The bs was cut immediately, the scepticism towards having people working from their homes disappeared. It had too, because Plan B was to close until further notice, so the discussion about it became pointless, and frankly nobody has nothing to lose. Wasn't that beautiful?

Month ago this was considered only a benefit a company would offer, or a sometimes exception for particular circumstances. Internal company processes would decide how and when somebody could work from home like, for example, one day a week after three months in the company, and two days a week after a year.

It sounds crazy now but we all, at every level, agreed to that scheme.

Work from home forced itself and nothing bad happened, nothing catastrophic at all. Objectives are still being reached, and, most important, employees don't sleep the whole morning pretending to be online on Slack, which I believe was the biggest fear of them all.

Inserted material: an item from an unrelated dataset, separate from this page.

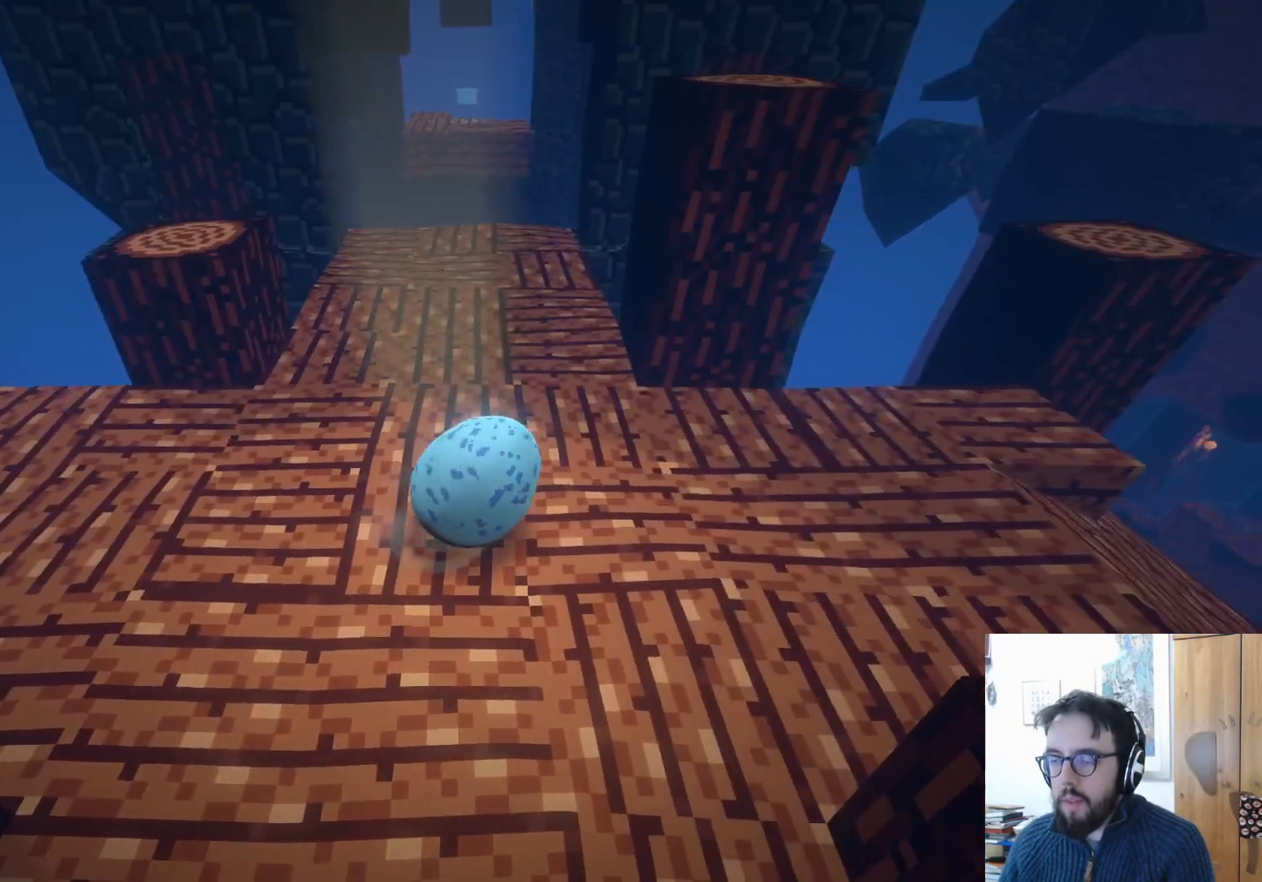
{"buttons": [], "left_stick": "up", "right_stick": "down-right", "events": [[350, "right_stick", "down-right"]]}
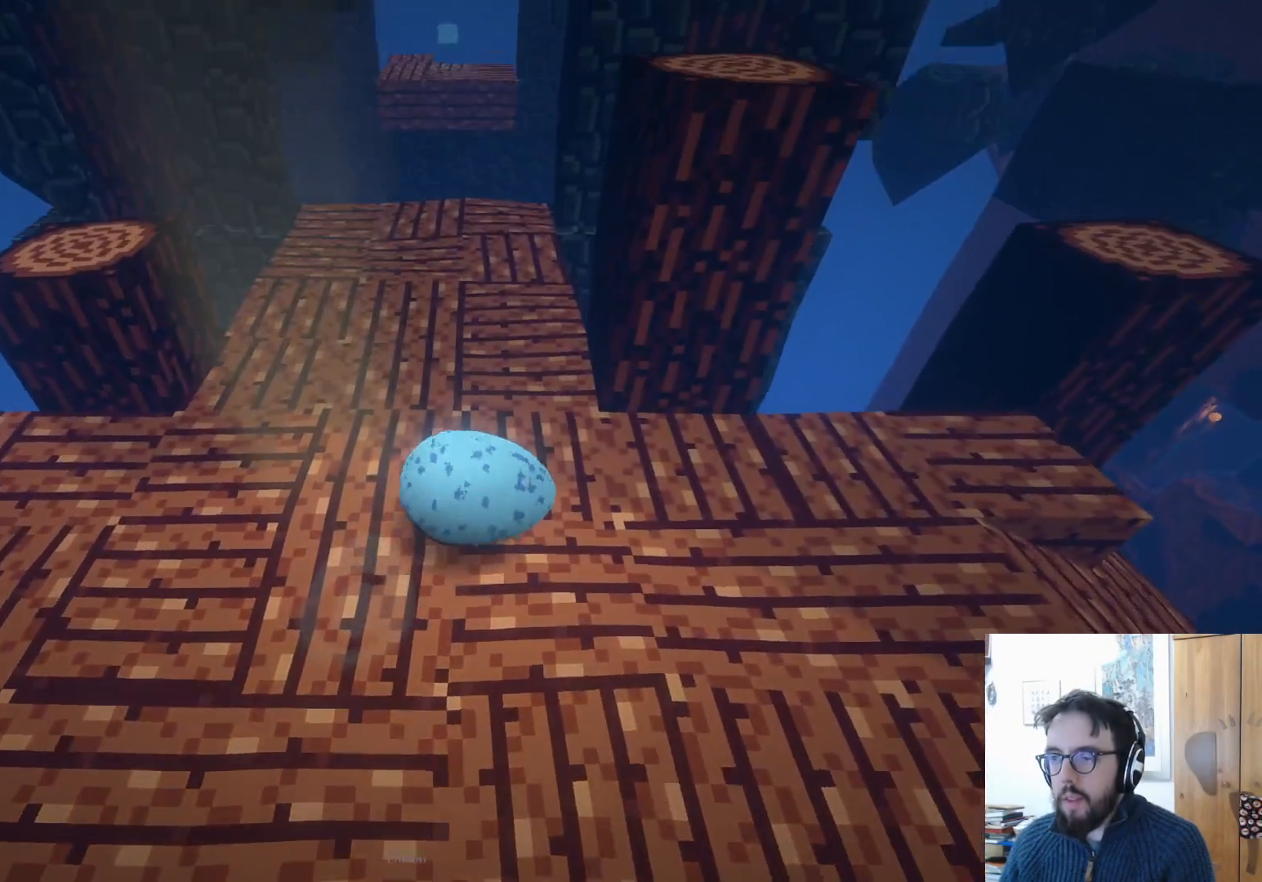
{"buttons": [], "left_stick": "up", "right_stick": "down-right", "events": []}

I found it interesting that even on very objective-based companies, when thinking about offering the possibility to work from home, the mindset changes to a time-based one. In an office we thought about what to accomplish when (objectives), but then when talking about remote working we thought about how the time was going be consumed without direct supervision.

We trust developer with Live server side credentials, but oh no home will make them Facebook too much.

And even today, with a lockdown in place and a forced work from home scheme, even if an objective is not reached you know that's not because the employee is working to close to the bed. It's always something else.

You are quarantining yourself now, and everybody in your company is doing it too. Work from home is happening whatever you planned it or not, so it might be time to fully embrace it. Take the (forced) opportunity and make it a permanent thing.

It is a chance for us all to recognize that working from home is as possible as working from an office. And, sorry, my experience is always based on my role as a web developer so my focus is pointed in tech-related companies, but you can decide if this whole concept applies to you as well.

I worked, until now, as the only one remote developer of the company I'm part of, and the rest of the team was based in UK, working from a beautiful office in London. Now everybody is remote, everybody now works from their homes, and the office is entirely for a fridge they already planned to set on fire because God only knows what have been left inside months ago.

Again, nothing changed from the day to day operation of the company, there's no trough at all in the productivity graph. If anything, I think people is working more because nobody is used to work from home, yet, but that's a problem for a different post.

Having a successfully work from home lifestyle
Working from home is the new normal, get used to it and get ready, because what’s now a benefit will be a requirement in the not too distant future.

It was discussed internally, basically, the feelings towards this new forced normality, and while everybody misses the office and the social side of it, all of us are considering working from home a positive thing. Even one admitted that during lunch time takes a nap, which is fine because who cares if you are delivering at the end.

It was also raised that we might not seen us working from home, without going to an office, for ever, so I'm sure flexibility is what's coming after everything that's happening comes to an end.

Let me be clear that flexibility doesn't mean an extra work from home day to your now old internal company process. Flexibility means having an office, and go there if you want. Nothing less than that, which is perfect, which is good, fine, there's nothing wrong with that. We should have learn that already.

Imagine a hot seat scheme, with a few desks for those wanting to leave the house some day, or a more co-working spaces-based normality.

I don't know, I'm brainstorming, this is my first pandemic, but I'm sure that those, somehow still appearing, job offers from LinkedIn offering something like "2 work from home days a week" as a benefit are hilarious now and they should have gone already.